「くだらない政治なんてものは、冥界にはなかったわね。伝統的な定義では、政治は権力に関連するプロセスと考えられている。政治研究では、誰が持つか、どのようにそれが維持されるか、使われるかとかが問題になる。でもこの定義には、最近は批判も多い。なぜなら権力には、物理的なもの、委託されたもの、権威から生じるもの、経済的なもの、象徴的言語によるものなど、政治とは権力に関連するプロセスであるという定義は、多義的すぎて役に立たない」
「だが権力者には何が正しいか、何がまちがっているかを決める力があるのではないか?」
「絶対君主の場合はね。でも人間たちは、選ばれた代表者たちが議論する民主主義政治というシステムを生み出してからは、国家という目に見えない巨大な権力が何を真実とするかを決定して、国家認定資格、予算配分、さらに法律を駆使して国民を合法的にコントロールする手段を生み出したの」
「選挙とは何だ?」
「冥界では冥主がすべての役職を決めていたけれど、人間界では人間同士が候補者に投票することで役職を決めるのよ」
「たった一度の投票で、役職に最適な人材が得られる保証はあるのか?」
「そんな保証はまったくないわ。イギリスという国の首相チャーチルは『民主主義とは、最悪の統治形態だ。時々試されてきた、その他すべての統治形態を除いてのことであるが』と、かつて言っている。
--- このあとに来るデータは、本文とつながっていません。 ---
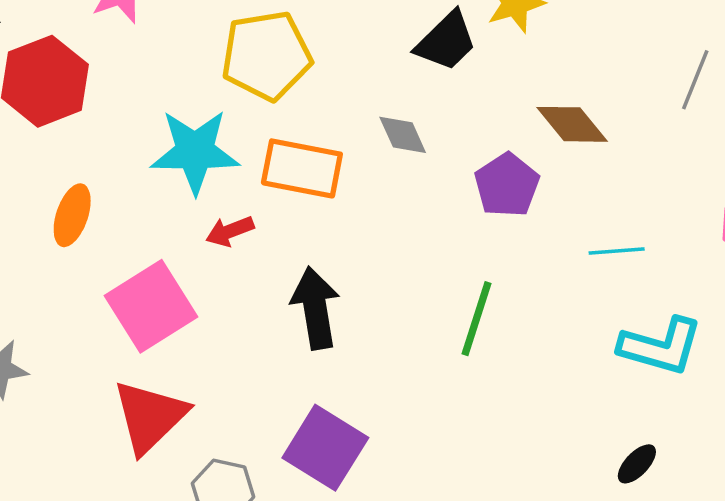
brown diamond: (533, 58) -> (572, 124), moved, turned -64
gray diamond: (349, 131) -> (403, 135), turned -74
つまり、専制主義、社会主義や共産主義など他の統治携帯と比較すれば、ひどいシステムだが民主主義以外の選択肢はありえないと言っている」
「政治もゲームというわけか」アストロラーベはにやりと笑った。「人間は本当にゲーム好きとみえる。社会を分断させるようなひどい人間が選ばれるリスクも、お楽しみの内か?」
「民主主義を信奉する連中は、一言で言えば、楽観主義者なんじゃないかしら。ひどい人材やシステムが採用されても、また討議を重ねて新しい人材やシステムを採用し、うまくいけばいいというのが根底にはあると思う。だから政治コミュニケーション学者のハーンは、政治は権力に関するものではなく、コミュニケーションを通じて起こるプロセスである見られるべきだと提唱しているわ。彼は、政治は公的問題を解決するプロセスと定義しているの。こうしたプロセスには、問題の明確化、解決案の提示、解決の必要性の討議、複数の解決案のメリットの相互比較、結果的に生じる法律を施行する手続きや、市民に対する説明責任まで含まれているわ」
「なるほど、問題だらけの人間社会の定義らしいではないか」
マクミラが、不思議そうな表情を浮かべた。